Although corporal punishment was a sad fact of life for most Roman schoolboys, a few authorities raised their voices in opposition to the practice. Prominent among these was Quintilian (1.3.14-17, tr. H. E. Butler):
I disapprove of flogging, although it is the regular custom and meets with the acquiescence of Chrysippus, because in the first place it is a disgraceful form of punishment and fit only for slaves, and is in any case an insult, as you will realise if you imagine its infliction at a later age. Secondly if a boy is so insensible to instruction that reproof is useless, he will, like the worst type of slave, merely become hardened to blows. Finally there will be absolutely no need of such punishment if the master is a thorough disciplinarian. As it is, we try to make amends for the negligence of the boy's paedagogus, not by forcing him to do what is right, but by punishing him for not doing what is right. And though you may compel a child with blows, what are you to do with him when he is a young man no longer amenable to such threats and confronted with tasks of far greater difficulty? Moreover when children are beaten, pain or fear frequently have results of which it is not pleasant to speak and which are likely subsequently to be a source of shame, a shame which unnerves and depresses the mind and leads the child to shun and loathe the light. Further if inadequate care is taken in the choices of respectable governors and instructors, I blush to mention the shameful abuse which scoundrels sometimes make of their right to administer corporal punishment or the opportunity not infrequently offered to others by the fear thus caused in the victims. I will not linger on this subject; it is more than enough if I have made my meaning clear. I will content myself with saying that children are helpless and easily victimised, and that therefore no one should be given unlimited power over them.

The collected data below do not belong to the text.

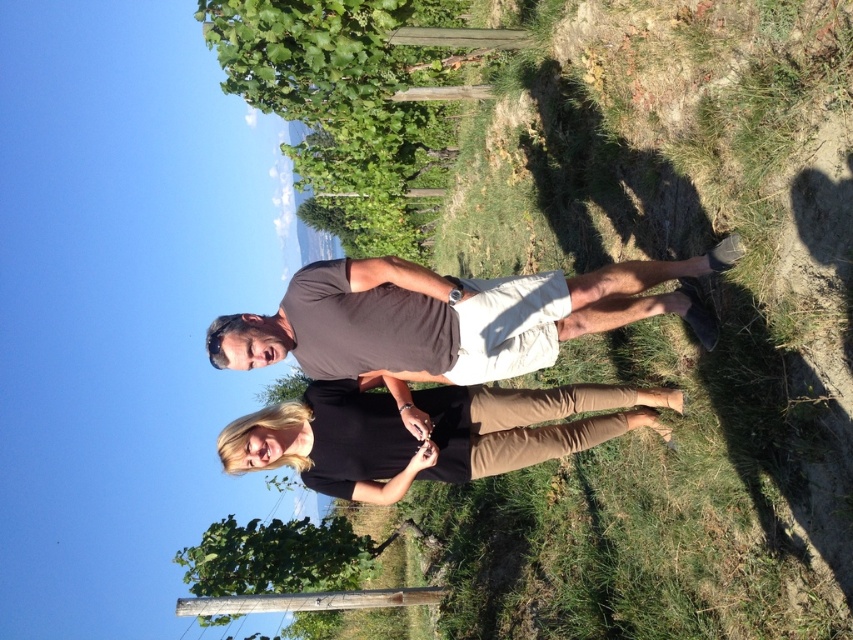
You are standing in a vineyard and want to reach a specific point marked at coordinates point (x=351, y=291). If you can walk 4 meters in 1 minute, how long will it take you to reach that point?

The distance of point (x=351, y=291) is 4.14 meters. Since you can walk 4 meters in 1 minute, it would take approximately 1.035 minutes to reach the point. Rounding up, it would take about 1 minute and 2 seconds.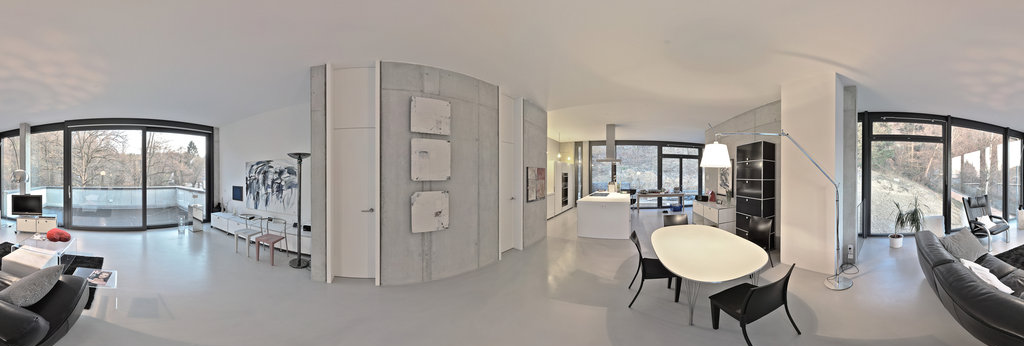
Image resolution: width=1024 pixels, height=346 pixels. What are the coordinates of `window` in the screenshot? It's located at (908, 179).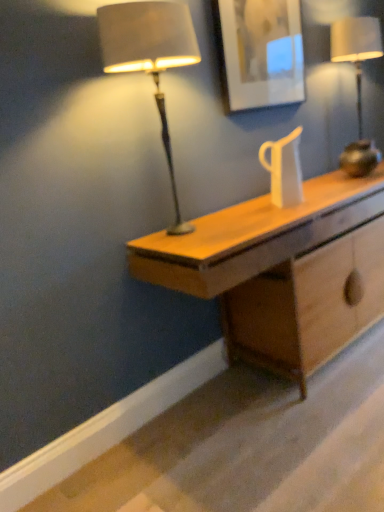
Question: Considering their positions, is metallic gold lamp at right, acting as the 1th lamp starting from the back, located in front of or behind matte brown lamp at left, the 2th lamp from the back?

Choices:
 (A) front
 (B) behind

Answer: (B)

Question: From a real-world perspective, is metallic gold lamp at right, acting as the 1th lamp starting from the back, physically located above or below matte brown lamp at left, placed as the 2th lamp when sorted from right to left?

Choices:
 (A) below
 (B) above

Answer: (A)

Question: Which is farther from the matte white picture frame at upper center?

Choices:
 (A) light wood desk at center
 (B) matte brown lamp at left, positioned as the 1th lamp in left-to-right order
 (C) metallic gold lamp at right, acting as the 1th lamp starting from the back

Answer: (A)

Question: Which is nearer to the light wood desk at center?

Choices:
 (A) matte white picture frame at upper center
 (B) matte brown lamp at left, positioned as the 1th lamp in left-to-right order
 (C) metallic gold lamp at right, marked as the 2th lamp in a left-to-right arrangement

Answer: (B)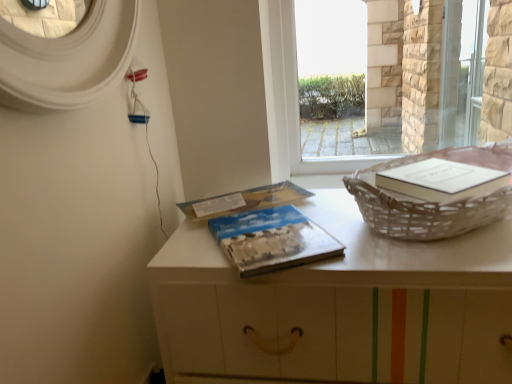
Find the location of a particular element. This screenshot has width=512, height=384. blank space situated above white matte table at center (from a real-world perspective) is located at coordinates (x=298, y=223).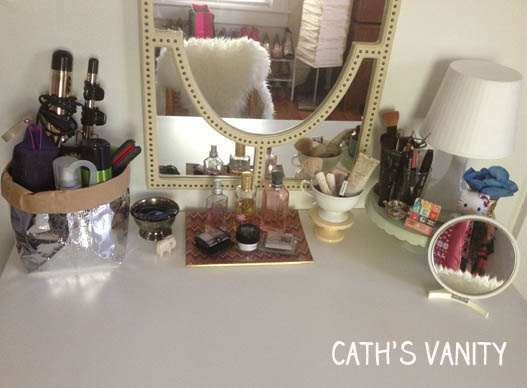
Locate an element on the screen. The width and height of the screenshot is (527, 388). cath's vanity is located at coordinates (335, 354).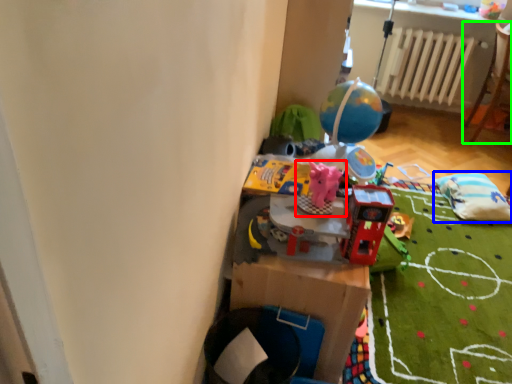
Question: Which is nearer to the toy (highlighted by a red box)? bean bag chair (highlighted by a blue box) or furniture (highlighted by a green box).

Choices:
 (A) bean bag chair
 (B) furniture

Answer: (A)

caedi vero discentis, quamlibet id receptum sit et Chrysippus non improbet, minime velim, primum quia deforme atque servile est et certe (quod convenit si aetatem mutes) iniuria: deinde quod, si cui tam est mens inliberalis ut obiurgatione non corrigatur, is etiam ad plagas ut pessima quaeque mancipia durabitur: postremo quod ne opus erit quidem hac castigatione si adsiduus studiorum exactor adstiterit. nunc fere neglegentia paedagogorum sic emendari videtur ut pueri non facere quae recta sunt cogantur, sed cur non fecerint puniantur. denique cum parvolum verberibus coegeris, quid iuveni facias, cui nec adhiberi potest hic metus et maiora discenda sunt? adde quod multa vapulantibus dictu deformia et mox verecundiae futura saepe dolore vel metu acciderunt, qui pudor frangit animum et abicit atque ipsius lucis fugam et taedium dictat. iam si minor in eligendis custodum et praeceptorum moribus fuit cura, pudet dicere in quae probra nefandi homines isto caedendi iure abutantur, quam det aliis quoque nonnumquam occasionem hic miserorum metus. non morabor in parte hac: nimium est quod intellegitur. quare hoc dixisse satis est: in aetatem infirmam et iniuriae obnoxiam nemini debet nimium licere.